康熙越想越替胤礽委屈,是以听说胤礽到乾清宫来了,便想着再对这孩子好一些,要让他知道,无论何时,他皇阿玛都是站在他这边儿的,却不曾想,胤礽今日却早早的来“请罪”,难不成胤礽其实早已知晓这幕后之人,却不想让自己知道?
康熙越想越绕,很快就把事情想偏了。
另一边,胤礽却是心头一凛,眼见着康熙变了脸色,他心里亦是着急,可仔细回忆一下,却不知道自己方才是不是说错了什么,又犯了皇阿玛的忌讳。

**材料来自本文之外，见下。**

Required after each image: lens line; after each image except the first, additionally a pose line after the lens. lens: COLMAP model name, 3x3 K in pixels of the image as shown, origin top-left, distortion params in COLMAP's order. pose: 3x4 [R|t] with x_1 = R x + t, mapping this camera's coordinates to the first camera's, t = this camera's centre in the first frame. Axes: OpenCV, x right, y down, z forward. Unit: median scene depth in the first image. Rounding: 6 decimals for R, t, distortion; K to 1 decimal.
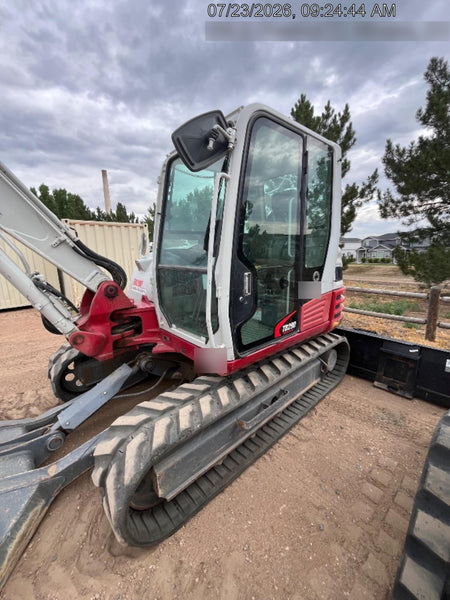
lens RADIAL K [[244.3, 0, 226.4], [0, 244.3, 298.6], [0, 0, 1]] dist [0.002945, -0.002601]
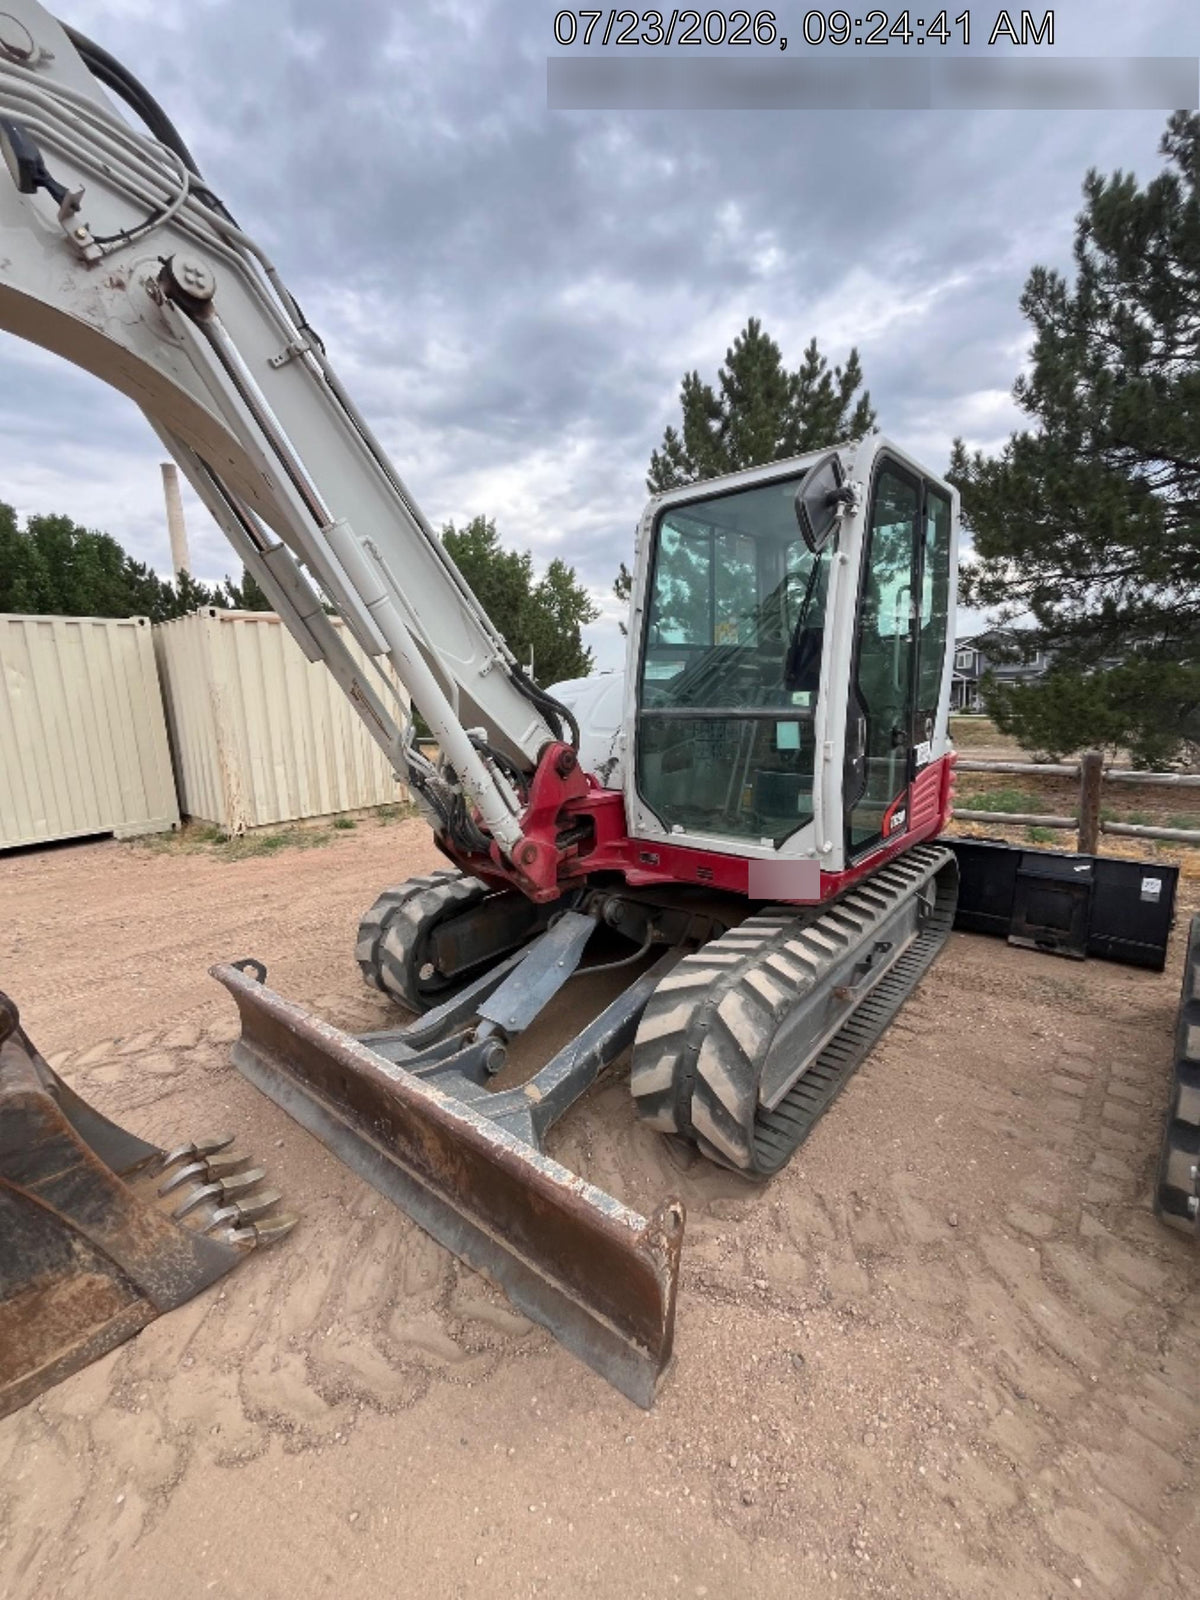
lens RADIAL K [[656.0, 0, 598.8], [0, 656.0, 797.8], [0, 0, 1]] dist [-0.000059, -0.001054]
pose [[0.991501, -0.030396, 0.126501, -0.163887], [0.033638, 0.999156, -0.023566, 0.022214], [-0.125678, 0.027621, 0.991686, -0.102584]]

“无论如何,此事朕一定会追究到底,太子不必再来多言!”看着自家儿子开始帮着外人“懵”他了,康熙又气又伤,冷冷地说道,“朕乏了,若无事,太子便退下吧。”
这一回,胤礽则是彻底愣住了,怎地康熙这话听起来,倒像是自己在帮谁求情似的。
“皇阿玛,儿臣是来为昨夜酒后妄行来请罪的。”胤礽见此,又强调了一句来解释,却越发让康熙发了火。
“既然你偏要请罪,那么你便给朕说清楚,到底是哪个无耻之徒,敢在私下里乱说些太子克母的混账话!”康熙眼见着胤礽竟还在装糊涂,立时火气噌了上来,原本想好的要好好补偿胤礽的事也都忘在了脑后,胤礽先是一愣,随后才恍然明白,自己昨夜恐怕是说了什么不该说得话,奈何他早上醒来,根本什么也记不得了,这才让康熙误会了什么。
生而克母,这话不正是您自己说的吗?
胤礽在心里苦涩的想,却说不出一句话来,只能跪在地上说道,“皇阿玛这是听谁胡言乱语的,儿臣从不曾听过这样的话。”
眼见着胤礽这样的态度,康熙更加肯定了胤礽知道这歹人到底是谁,且是铁了心要维护那人,自己可是胤礽的皇阿玛,那不知什么人竟说了那混账话,却仍被胤礽这般小心护着。康熙越想越气,一时之间,险些背过气去,只愤愤的随手抓过一个砚台,摔在了地上,吓得满屋子侍候的奴才们跪了一地。